Text under study:
····················

AMD combined those operations to have the same memory pool (their patent) to allow as needed the rays needed and not wasting processing, time, memory on Ray's doing little to the sceen.

Obects or materials for example like a rock, do not need rays for reflection, so no extra Ray's are needed or time wasted processing them. For Nvidia the intersecting finding and material shading are separate so extra Ray's have to be cast for just in case it will be needed by the objects materials.

How all of this really works out will have to be seen. I am just interested in how accomplished and benefits or not in the different methods. From what I gather AMD method is more versatile, programmable for efficiency. A clear white paper and some good engineering/developer discussions with AMD should make this clear.
Where do you pull all this bullshit from?
AMD having patent means only they rephrased the same thing differently and filed for patent. If they did not they would be sued by Nvidia for breaking their patent.

The way DXR works is defined by Microsoft and rays are always cast as needed and all secondary shader logic is written as shader programs in recursive manner.
Local memory pool == cache. The more you have the more cache you have the better as in some cases eg. when you shooting rays for adjacent pixels it is very likely you won't need different BHV entries to find intersections or otherwise if given execution unit already have some needed data it does not need to get it again. From this it is conceivabe that just by increasing cache RT performance should increase.

Your whole premise is that Turing ray tracing is terrible and your all ignorant "facts" come from from this first assumption.
 
You'd think that if Nvidia can get the Tensor core denoising working on their next gen GPUs it could be done on the current Turing cards as well. I've been wondering what happened to the Tensor core denoising on Turing cards.
Metro Exodus frame analysis show tensor core usage.
From what I know not all games use tensor core for denoising. It is developer choice what they use really...
 
This is why have review sites, because random users will post crap based on ignorance.

Notice how claims are being tossed around that have either no foundation in reality or are pure BS:
"Serial raytracing"
"Inefficient"

Well, as soon as AMD put out it's hardware these kind of posts (and posters) will seem very hilliarious...as some people want 2+2=3,7875422...2
 
Metro Exodus frame analysis show tensor core usage.
From what I know not all games use tensor core for denoising. It is developer choice what they use really...
Isn't the tensor core usage on that example from DLSS?

Where do you pull all this bullshit from?
AMD having patent means only they rephrased the same thing differently and filed for patent. If they did not they would be sued by Nvidia for breaking their patent.

The way DXR works is defined by Microsoft and rays are always cast as needed and all secondary shader logic is written as shader programs in recursive manner.
Local memory pool == cache. The more you have the more cache you have the better as in some cases eg. when you shooting rays for adjacent pixels it is very likely you won't need different BHV entries to find intersections or otherwise if given execution unit already have some needed data it does not need to get it again. From this it is conceivabe that just by increasing cache RT performance should increase.

Your whole premise is that Turing ray tracing is terrible and your all ignorant "facts" come from from this first assumption.
Read the Patent, it is all there, look at para 0023, also fig 18 ladder logic may help as well. The first abstract point on first page sums it up:
http://www.freepatentsonline.com/20190197761.pdf
 
This is why have review sites, because random users will post crap based on ignorance.

····················

Information given:

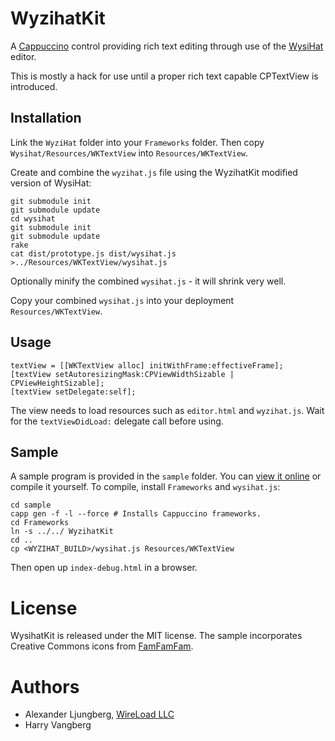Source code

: WyzihatKit
==========

A [Cappuccino](http://cappuccino.org/) control providing rich text editing through use of the [WysiHat](http://github.com/josh/wysihat/) editor.

This is mostly a hack for use until a proper rich text capable CPTextView is introduced.

## Installation

Link the `WyziHat` folder into your `Frameworks` folder. Then copy `Wysihat/Resources/WKTextView` into `Resources/WKTextView`. 

Create and combine the `wyzihat.js` file using the WyzihatKit modified version of WysiHat:

	git submodule init
	git submodule update
	cd wysihat
	git submodule init
	git submodule update
	rake
	cat dist/prototype.js dist/wysihat.js >../Resources/WKTextView/wysihat.js
	
Optionally minify the combined `wysihat.js` - it will shrink very well.

Copy your combined `wysihat.js` into your deployment `Resources/WKTextView`.

## Usage

	textView = [[WKTextView alloc] initWithFrame:effectiveFrame];
	[textView setAutoresizingMask:CPViewWidthSizable | CPViewHeightSizable];    
	[textView setDelegate:self];

The view needs to load resources such as `editor.html` and `wyzihat.js`. Wait for the `textViewDidLoad:` delegate call before using.

## Sample

A sample program is provided in the `sample` folder. You can [view it online](http://hosting.wireload.net/wyzihat/) or compile it yourself. To compile, install `Frameworks` and `wysihat.js`:
	
	cd sample
	capp gen -f -l --force # Installs Cappuccino frameworks.
	cd Frameworks
	ln -s ../../ WyzihatKit
	cd ..
	cp <WYZIHAT_BUILD>/wysihat.js Resources/WKTextView

Then open up `index-debug.html` in a browser.

# License

WysihatKit is released under the MIT license. The sample incorporates Creative Commons icons from [FamFamFam](http://www.famfamfam.com/lab/icons/silk/).

# Authors

* Alexander Ljungberg, [WireLoad LLC](http://wireload.net)
* Harry Vangberg
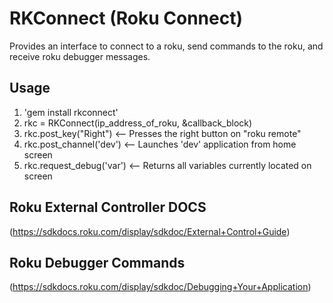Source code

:# RKConnect (Roku Connect)
Provides an interface to connect to a roku, send commands to the roku, and receive roku debugger messages.

## Usage
1. 'gem install rkconnect'
2. rkc = RKConnect(ip_address_of_roku, &callback_block)
3. rkc.post_key("Right")     <-- Presses the right button on "roku remote"
4. rkc.post_channel('dev')   <-- Launches 'dev' application from home screen
5. rkc.request_debug('var')  <-- Returns all variables currently located on screen


## Roku External Controller DOCS
(https://sdkdocs.roku.com/display/sdkdoc/External+Control+Guide)

## Roku Debugger Commands
(https://sdkdocs.roku.com/display/sdkdoc/Debugging+Your+Application)
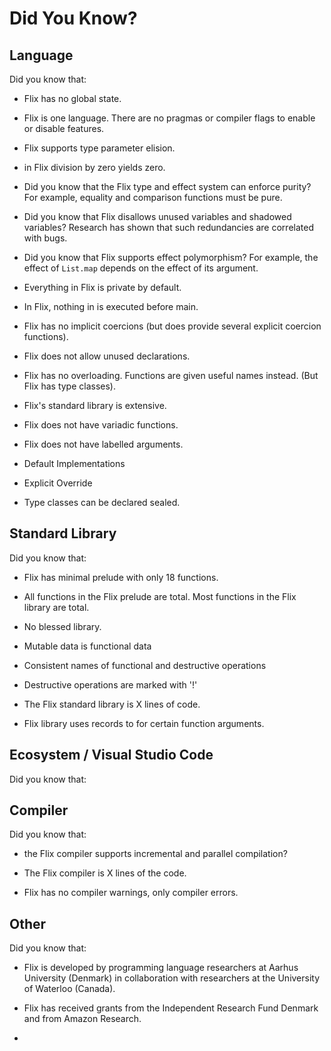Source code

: # Did You Know?

## Language

Did you know that:

- Flix has no global state.

- Flix is one language. There are no pragmas or compiler flags to enable or disable features. 

- Flix supports type parameter elision.

- in Flix division by zero yields zero.

- Did you know that the Flix type and effect system can enforce purity?
  For example, equality and comparison functions must be pure.

- Did you know that Flix disallows unused variables and shadowed variables?
  Research has shown that such redundancies are correlated with bugs.

- Did you know that Flix supports effect polymorphism?
  For example, the effect of `List.map` depends on the effect of its argument.

- Everything in Flix is private by default.

- In Flix, nothing in is executed before main.

- Flix has no implicit coercions (but does provide several explicit coercion functions).

- Flix does not allow unused declarations.

- Flix has no overloading. Functions are given useful names instead. (But Flix has type classes).

- Flix's standard library is extensive.

- Flix does not have variadic functions.

- Flix does not have labelled arguments.

- Default Implementations

- Explicit Override

- Type classes can be declared sealed.

## Standard Library

Did you know that:

- Flix has minimal prelude with only 18 functions.

- All functions in the Flix prelude are total. Most functions in the Flix library are total.

- No blessed library.

- Mutable data is functional data

- Consistent names of functional and destructive operations

- Destructive operations are marked with '!'

- The Flix standard library is X lines of code.

- Flix library uses records to for certain function arguments.

## Ecosystem / Visual Studio Code

Did you know that:

## Compiler

Did you know that:

- the Flix compiler supports incremental and parallel compilation?

- The Flix compiler is X lines of the code.

- Flix has no compiler warnings, only compiler errors.

## Other

Did you know that:

- Flix is developed by programming language researchers at Aarhus University (Denmark) 
  in collaboration with researchers at the University of Waterloo (Canada).

- Flix has received grants from the Independent Research Fund Denmark and from Amazon Research.

-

····················

Task goal:
Check each statement against the ray tracing thread above. Answer yes or no, and quote the words from the thread that decide it.
1. The thread says the way DXR works is defined by Microsoft.
2. The thread says a rock needs extra rays for reflection.
3. The thread says every game uses tensor cores for denoising.

Result:
1. Yes: "The way DXR works is defined by Microsoft"
2. No: "Obects or materials for example like a rock, do not need rays for reflection"
3. No: "not all games use tensor core for denoising"